Rewrite every line of the records below with "country" swapped for "nation" each time it appears, keeping everything else the same. Omit the pictures from your answer.

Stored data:
—————

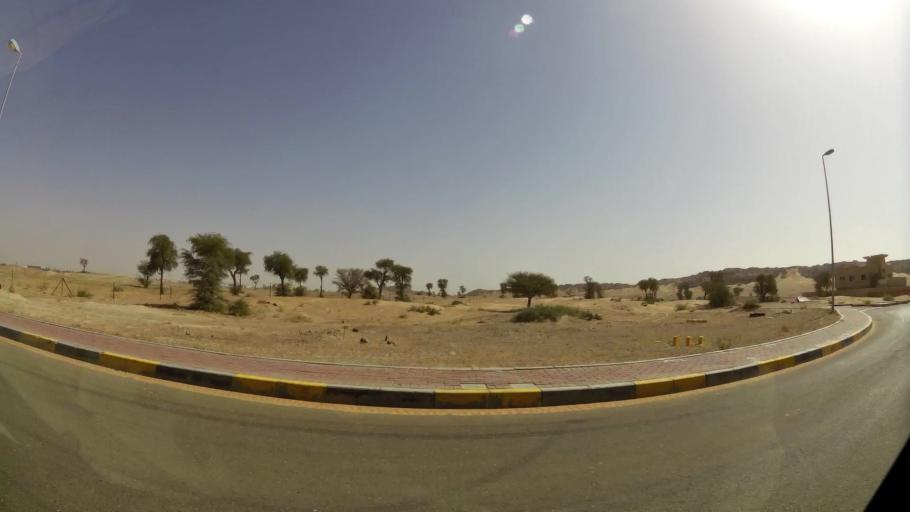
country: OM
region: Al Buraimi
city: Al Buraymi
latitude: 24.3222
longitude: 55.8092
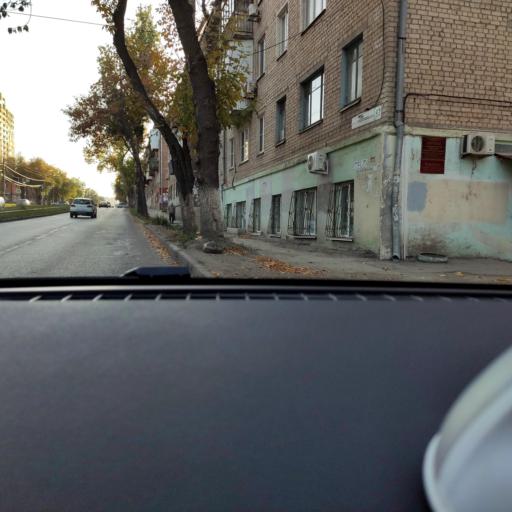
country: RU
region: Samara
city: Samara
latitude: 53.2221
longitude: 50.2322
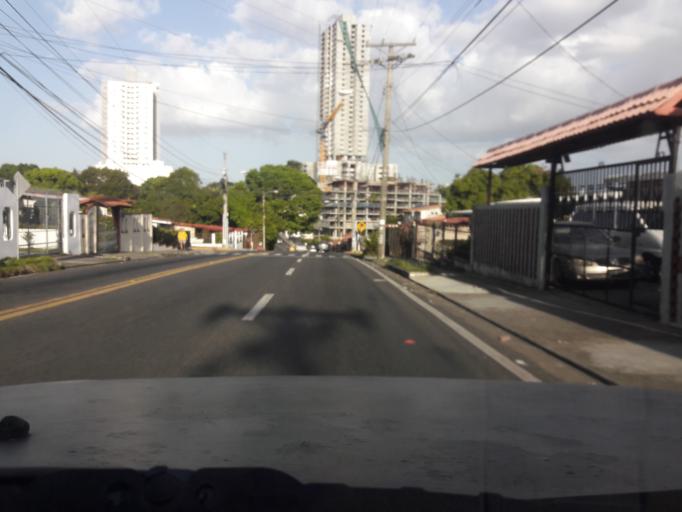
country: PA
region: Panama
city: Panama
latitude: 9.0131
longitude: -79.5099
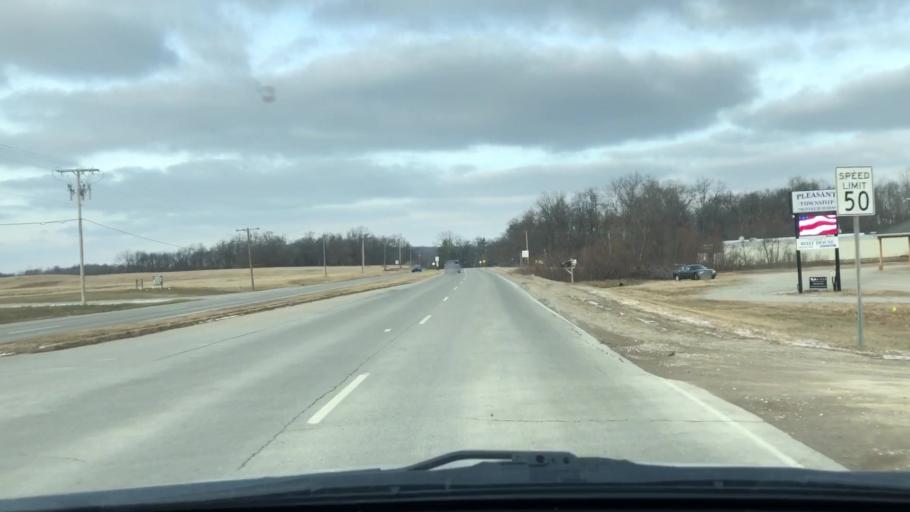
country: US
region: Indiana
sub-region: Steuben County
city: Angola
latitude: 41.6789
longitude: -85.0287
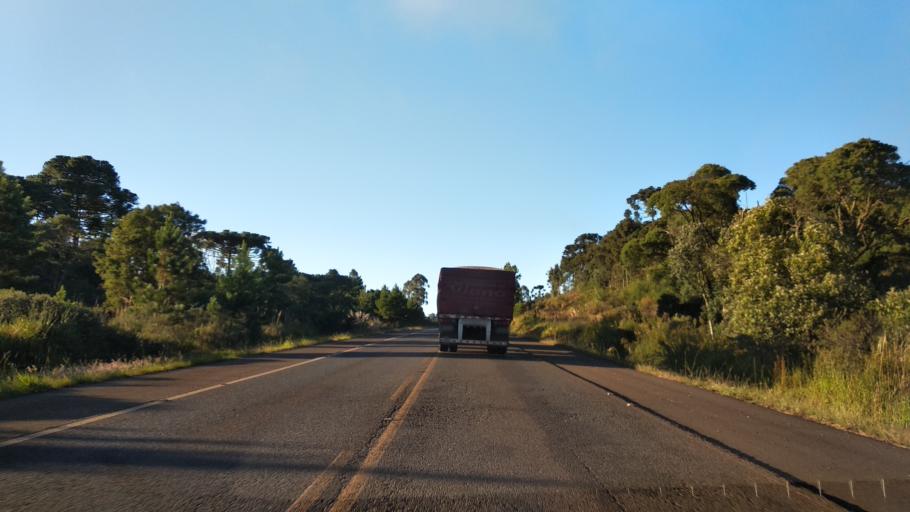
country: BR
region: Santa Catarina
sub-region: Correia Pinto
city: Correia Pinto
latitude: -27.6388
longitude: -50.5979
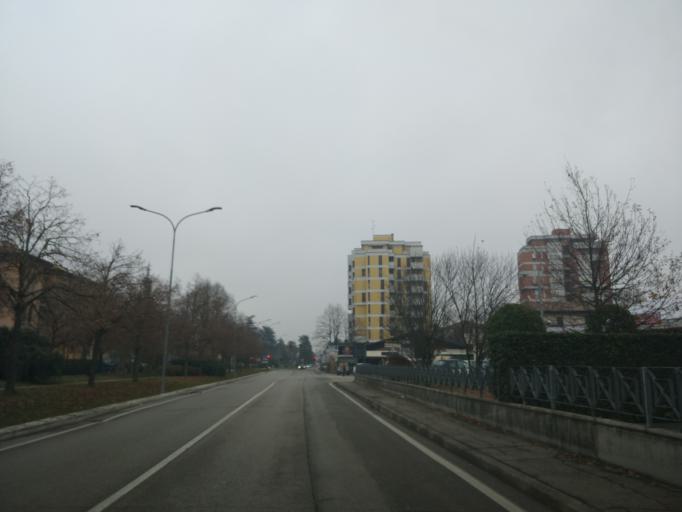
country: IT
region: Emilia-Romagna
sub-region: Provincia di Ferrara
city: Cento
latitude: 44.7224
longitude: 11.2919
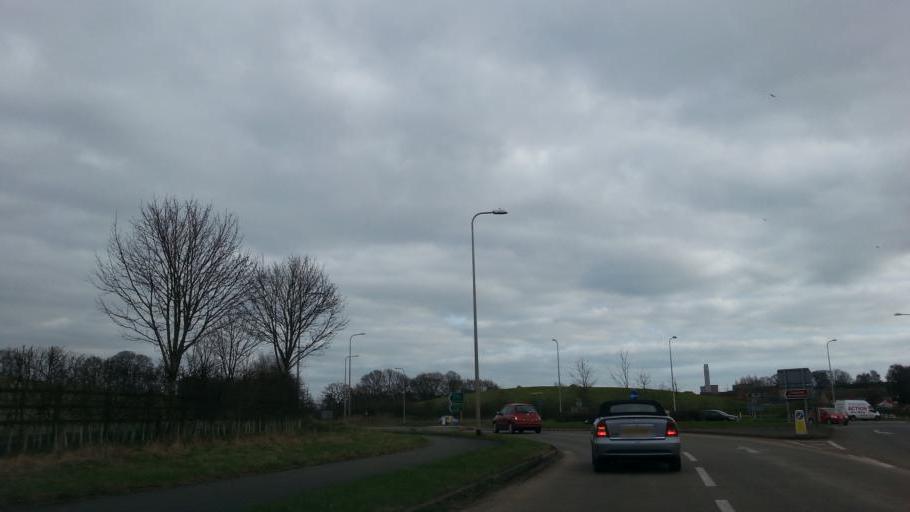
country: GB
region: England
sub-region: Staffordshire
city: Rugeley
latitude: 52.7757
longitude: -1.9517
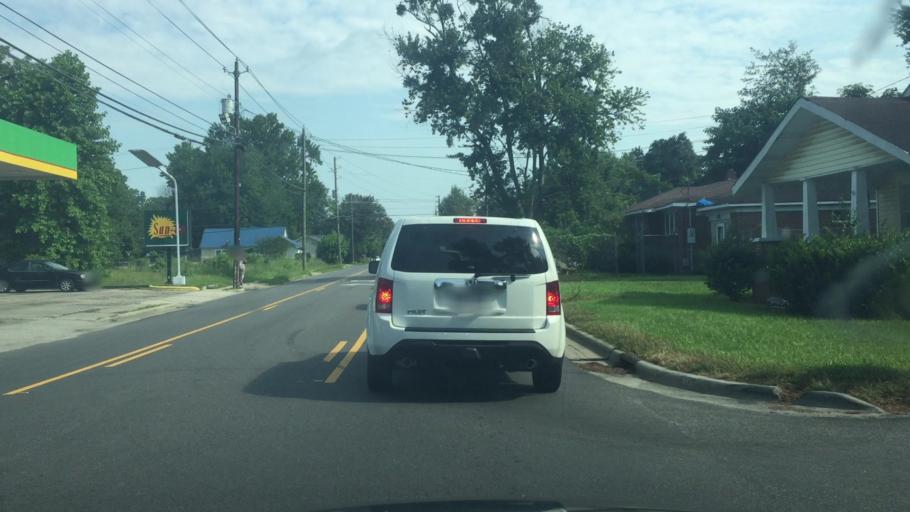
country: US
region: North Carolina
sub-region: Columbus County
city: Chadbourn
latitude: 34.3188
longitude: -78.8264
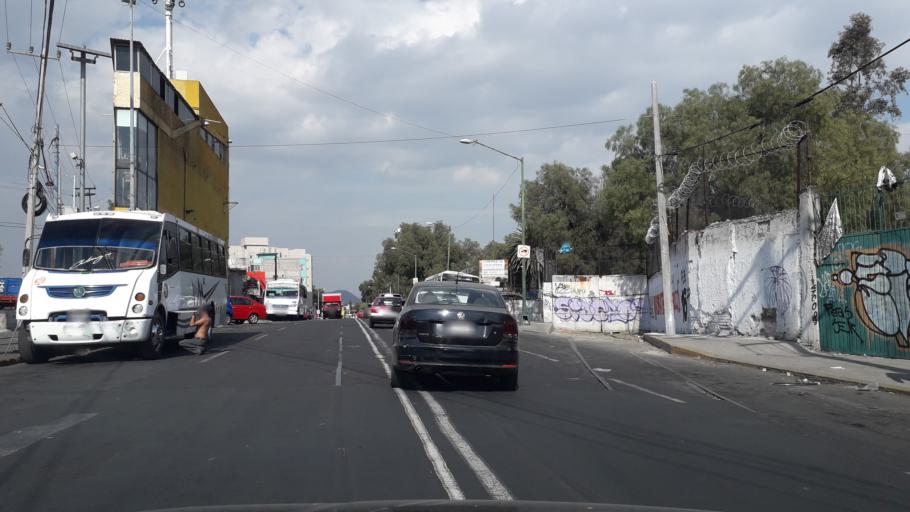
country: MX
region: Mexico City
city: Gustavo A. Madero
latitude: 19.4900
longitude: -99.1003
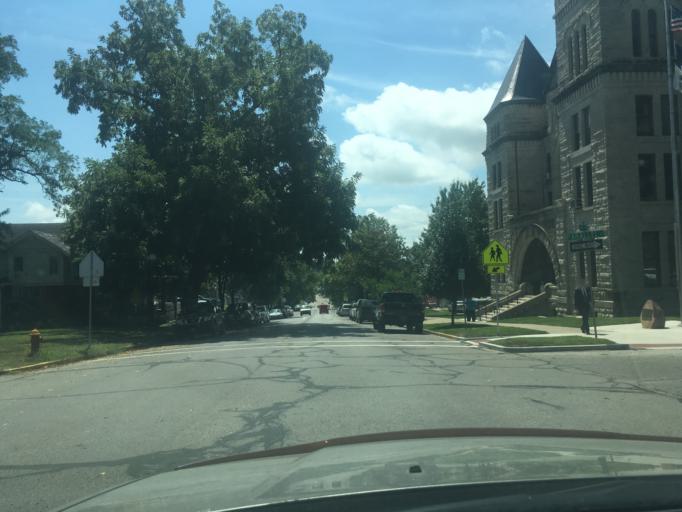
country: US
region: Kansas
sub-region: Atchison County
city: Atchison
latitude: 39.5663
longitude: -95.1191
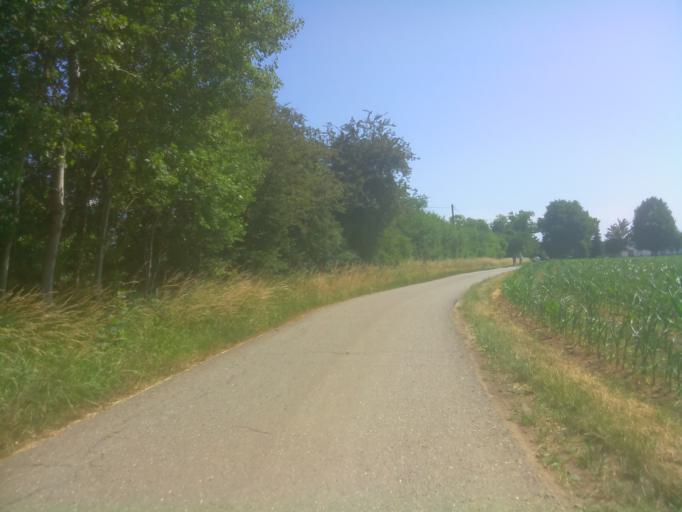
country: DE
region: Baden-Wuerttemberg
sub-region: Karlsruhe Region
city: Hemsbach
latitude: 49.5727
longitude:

—————

**Written answer:**
nation: OM
region: Al Buraimi
city: Al Buraymi
latitude: 24.3222
longitude: 55.8092
nation: RU
region: Samara
city: Samara
latitude: 53.2221
longitude: 50.2322
nation: PA
region: Panama
city: Panama
latitude: 9.0131
longitude: -79.5099
nation: US
region: Indiana
sub-region: Steuben County
city: Angola
latitude: 41.6789
longitude: -85.0287
nation: BR
region: Santa Catarina
sub-region: Correia Pinto
city: Correia Pinto
latitude: -27.6388
longitude: -50.5979
nation: IT
region: Emilia-Romagna
sub-region: Provincia di Ferrara
city: Cento
latitude: 44.7224
longitude: 11.2919
nation: GB
region: England
sub-region: Staffordshire
city: Rugeley
latitude: 52.7757
longitude: -1.9517
nation: US
region: North Carolina
sub-region: Columbus County
city: Chadbourn
latitude: 34.3188
longitude: -78.8264
nation: MX
region: Mexico City
city: Gustavo A. Madero
latitude: 19.4900
longitude: -99.1003
nation: US
region: Kansas
sub-region: Atchison County
city: Atchison
latitude: 39.5663
longitude: -95.1191
nation: DE
region: Baden-Wuerttemberg
sub-region: Karlsruhe Region
city: Hemsbach
latitude: 49.5727
longitude:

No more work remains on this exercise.